Releasing New Nodes on Hopper – Office of Research Computing

We are happy to announce that starting Sep 07, 2022, the new AMD CPU and GPU nodes which were being beta-tested will be put into production on Hopper. These nodes will be integrated into the existing partitions on Hopper. The main points to note about the nodes are:

All the new nodes have AMD CPUs with 64 or 128 cores each
The new GPU nodes all have 4 NVIDIA A100 80GB GPUs and 64 CPU cores with 512GB of RAM.

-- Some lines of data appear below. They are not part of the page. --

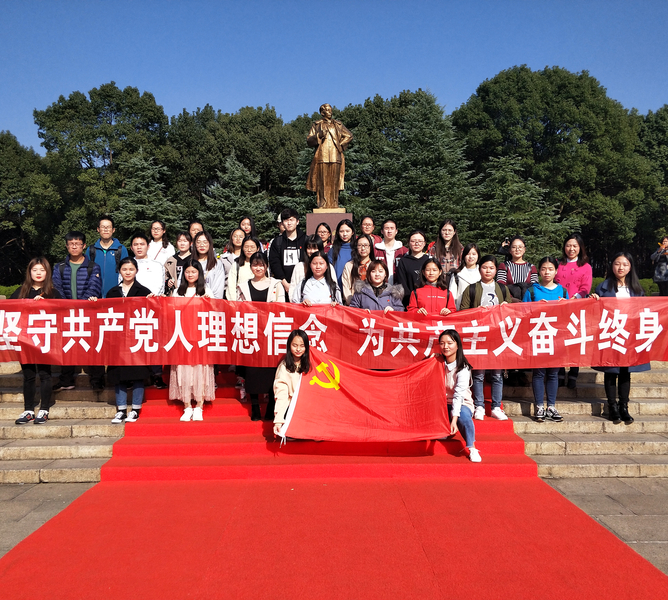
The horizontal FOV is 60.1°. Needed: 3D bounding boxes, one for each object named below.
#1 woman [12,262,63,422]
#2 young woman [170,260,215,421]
[{"bbox_3d":[-2.984,0.406,5.777,0.460,1.641,0.340,0,0,-1],"label":"woman"},{"bbox_3d":[-1.412,0.413,5.746,0.450,1.610,0.340,0,0,-1],"label":"young woman"}]

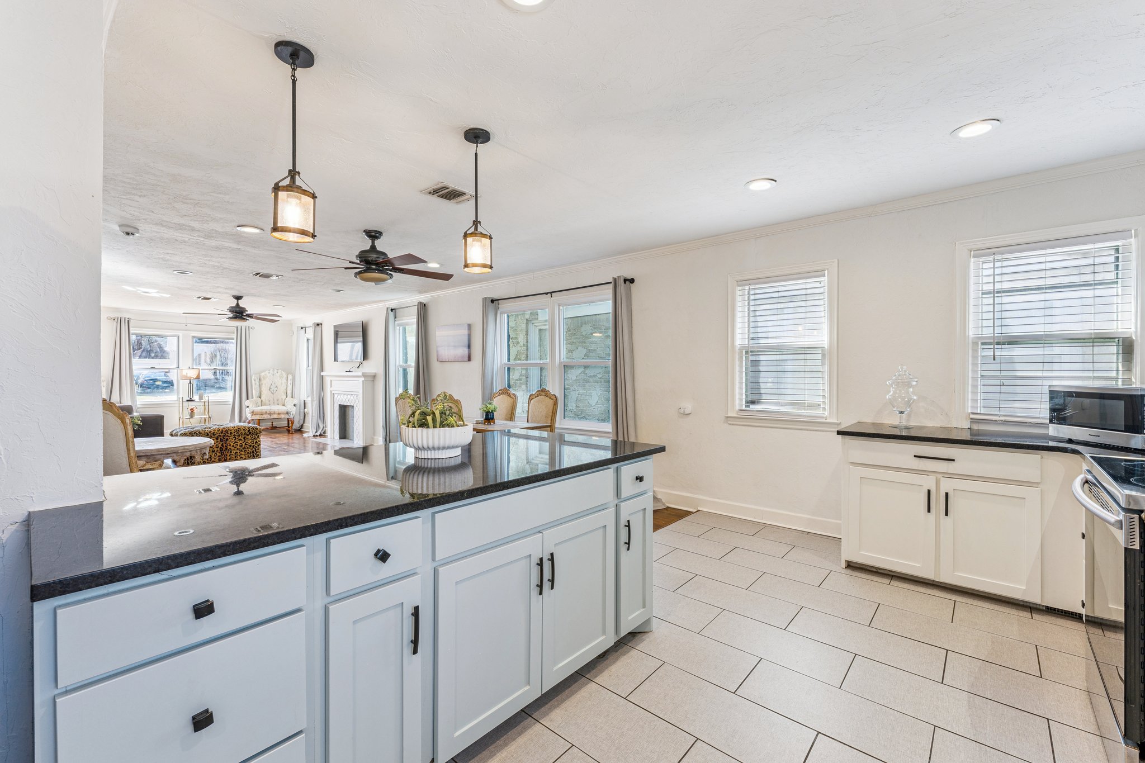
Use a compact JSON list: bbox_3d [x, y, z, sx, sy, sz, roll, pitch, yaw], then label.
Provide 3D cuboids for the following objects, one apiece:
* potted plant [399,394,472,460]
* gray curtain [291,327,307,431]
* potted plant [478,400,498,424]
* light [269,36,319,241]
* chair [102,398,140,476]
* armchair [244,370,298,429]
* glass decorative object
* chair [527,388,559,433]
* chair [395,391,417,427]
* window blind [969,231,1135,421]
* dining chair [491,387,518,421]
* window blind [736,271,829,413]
[{"bbox_3d":[-0.548,0.165,1.940,0.275,0.270,0.275,0,1,0],"label":"potted plant"},{"bbox_3d":[-5.985,-0.076,10.436,0.620,2.280,0.170,1,1,41],"label":"gray curtain"},{"bbox_3d":[-0.800,0.294,4.565,0.180,0.225,0.180,0,1,0],"label":"potted plant"},{"bbox_3d":[-1.058,-0.896,1.813,0.150,0.705,0.150,1,1,41],"label":"light"},{"bbox_3d":[-2.789,0.642,3.153,0.560,1.090,0.620,0,1,12],"label":"chair"},{"bbox_3d":[-6.266,0.427,9.985,0.860,1.290,0.840,0,1,-26],"label":"armchair"},{"bbox_3d":[2.227,0.100,3.225,0.178,0.415,0.178,1,1,41],"label":"glass decorative object"},{"bbox_3d":[-0.469,0.620,4.798,0.500,1.085,0.600,1,1,41],"label":"chair"},{"bbox_3d":[-1.322,0.623,4.502,0.510,1.090,0.600,1,1,41],"label":"chair"},{"bbox_3d":[2.874,-0.297,2.902,0.680,1.095,0.055,1,1,41],"label":"window blind"},{"bbox_3d":[-0.921,0.613,5.193,0.500,1.085,0.600,1,1,41],"label":"dining chair"},{"bbox_3d":[1.708,-0.286,3.928,0.690,1.140,0.055,1,1,41],"label":"window blind"}]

The new nodes will also include a few high memory nodes (1TB/2TB/4TB) that will be accessible from a new, ‘bigmem’ partition for memory-intensive calculations. The table below summarizes the updated partitions. More details can be found on our Resources Page

Summary of SLURM partition updates

Updated Partitions	Current Partitions
normal	normal, amd-test
contrib	contrib
contrib-gpu	gpu-test
gpuq	gpuq, gpu-test
bigmem	amd-test

New SLURM Partition Details

PARTITION	TIMELIMIT[Days-Hours:Mins:Secs]	NODES	NODELIST
debug	0-01:00:00	3	hop[043-045]
interactive	0-12:00:00	3	hop[043-045]
contrib	7-00:00:00	42	hop[001-042]
normal*	7-00:00:00	96	hop[046-073],amd[001-068]
bigmem	7-00:00:00	22	amd[069-090]
gpuq	5-00:00:00	15	dgx[001-002],gpu[012-024]
contrib-gpu	5-00:00:00	11	gpu[001-010]

Beta testers who have been using the ‘amd-test’ and ‘gpu-test’ partitions are advised to change their scripts to the updated partitions as the *-test partitions will no longer be usable starting Sep 12, 2022.

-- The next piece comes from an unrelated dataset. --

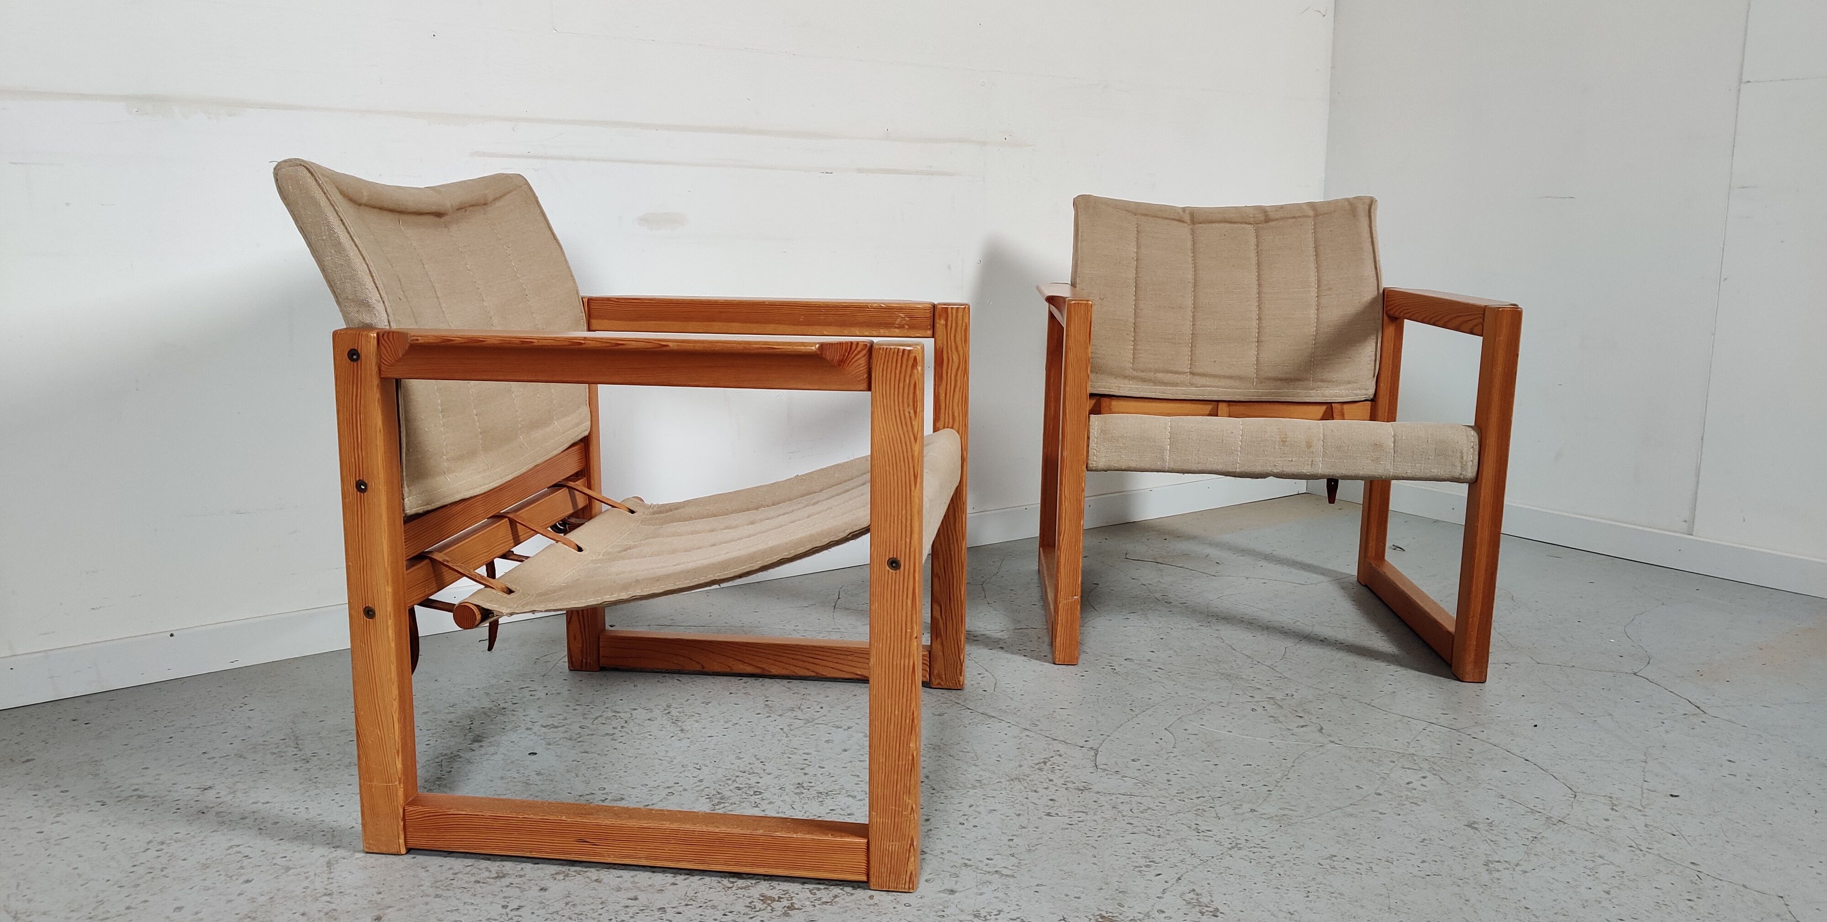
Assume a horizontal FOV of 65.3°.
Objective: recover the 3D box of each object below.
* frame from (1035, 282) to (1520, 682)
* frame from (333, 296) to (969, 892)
[{"bbox_3d":[0.534,-0.001,2.301,0.669,0.535,0.569,1,10,2],"label":"frame"},{"bbox_3d":[-0.241,0.095,1.688,0.569,0.535,0.669,2,10,6],"label":"frame"}]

AMD Head Nodes/Login Nodes

You can now access two additional head-nodes on Hopper, each of which has dual AMD CPUs and a GPU card. This will allow for the testing as well as compilation GPU codes directly on the head nodes.

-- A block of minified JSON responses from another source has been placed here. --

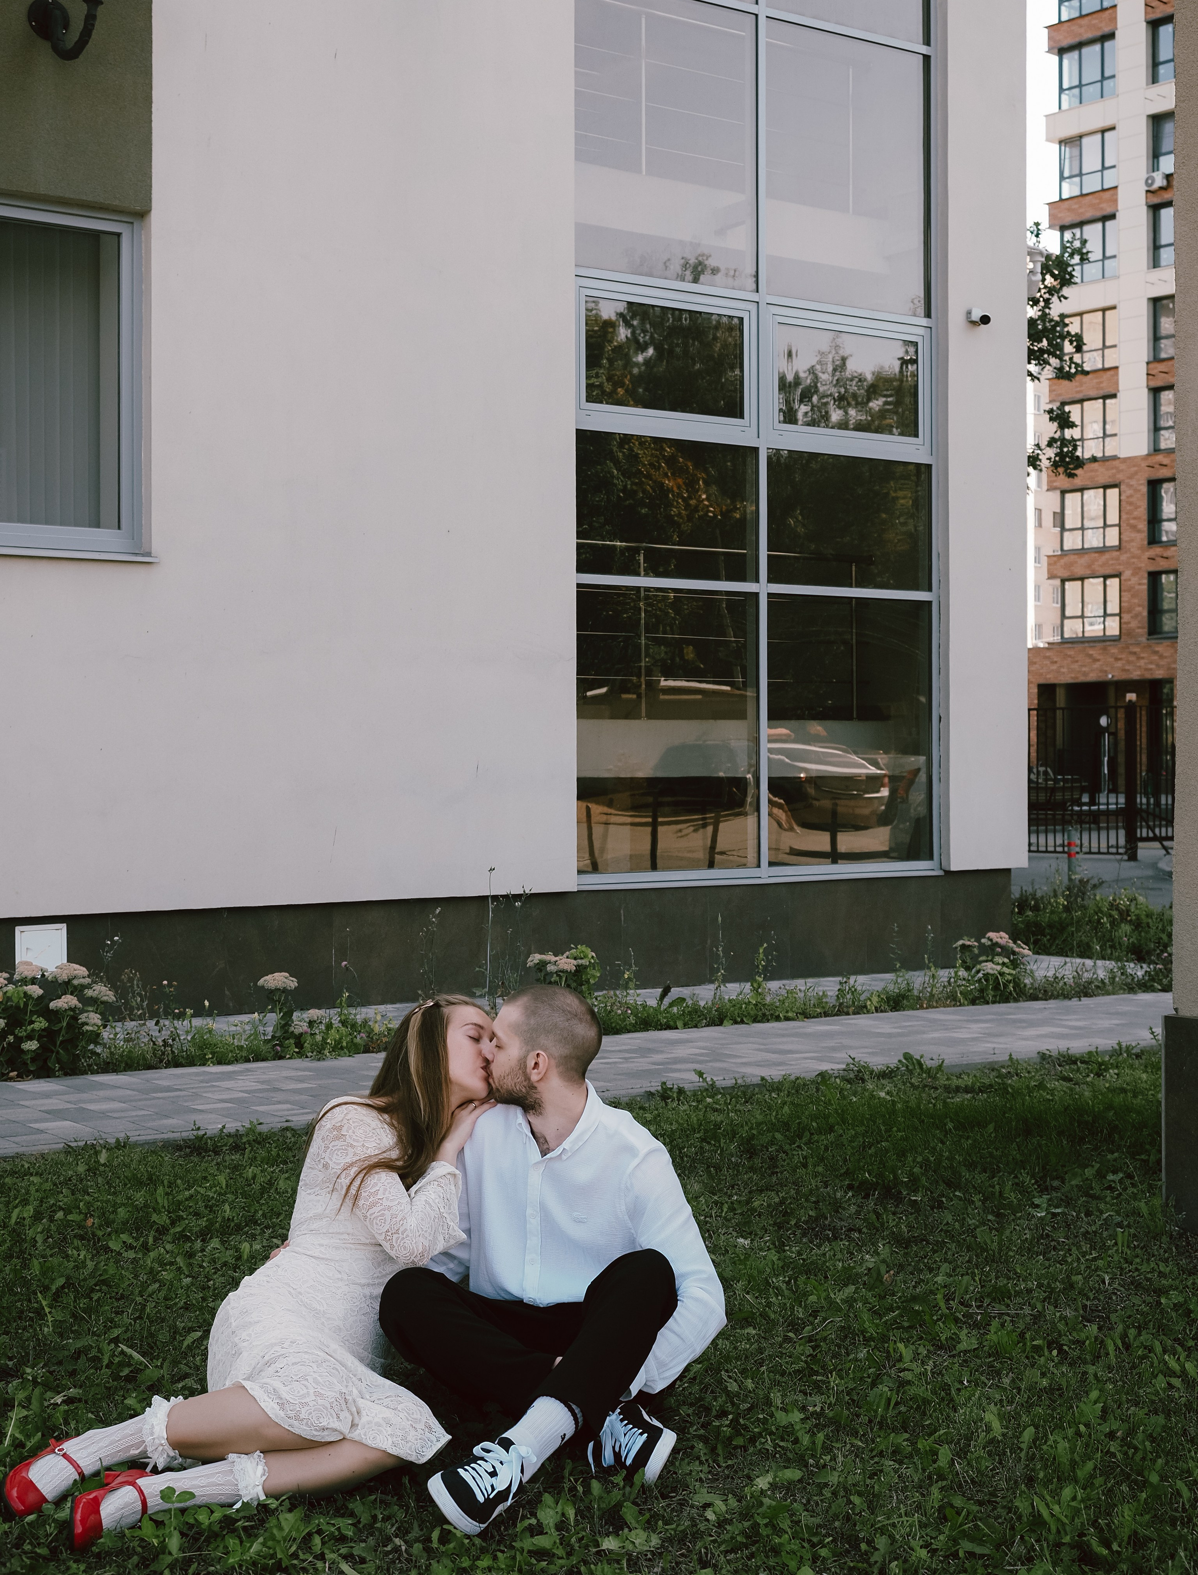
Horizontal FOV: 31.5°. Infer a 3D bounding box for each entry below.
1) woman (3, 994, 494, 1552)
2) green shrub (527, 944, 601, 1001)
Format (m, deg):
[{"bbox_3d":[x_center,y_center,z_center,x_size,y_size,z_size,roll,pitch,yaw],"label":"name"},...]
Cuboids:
[{"bbox_3d":[-0.645,0.825,3.880,0.840,0.840,0.620,-1,1,-40],"label":"woman"},{"bbox_3d":[-0.170,0.975,10.500,0.360,0.390,0.340,0,1,0],"label":"green shrub"}]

Access to the cluster through ssh will work as normal. With the new additions, it will now be possible to ssh directly into either the AMD login nodes or the Intel login nodes.

Summary of available Login/Head-nodes on Hopper

Name	CPUS	GPU	Memory
hopper-intel	48 Intel	0	384 GB RAM
hopper-amd	64 AMD	1 NVIDIA T4	256 GB RAM

To access the Intel head nodes hopper1/hopper2 directly, use

ssh [email protected]

To access the AMD head nodes, hop-amd-1/hop-amd-2 directly, use

ssh [email protected]

Correctly Running Distributed Jobs

Since all these nodes will be added to the existing partitions, going forward it will be important to use the constraints below for distributed multi-node jobs so that they run on the same architecture

#SBATCH –constraint=amd for running on the AMD nodes
#SBATCH –constraint=intel for running on the Intel nodes

Using the Correct Software Stack with the New Nodes

It is also important to make sure that you’re using the new software stack that has been built to run across the different nodes regardless of architecture. To do this, you would need to use the gnu10 and openmpi/4.1.2 compiled software by first loading the necessary modules with

module load gnu10
module load <package-name>

This will switch out the modules available with those that are newly built and have been tested to run on the AMD nodes.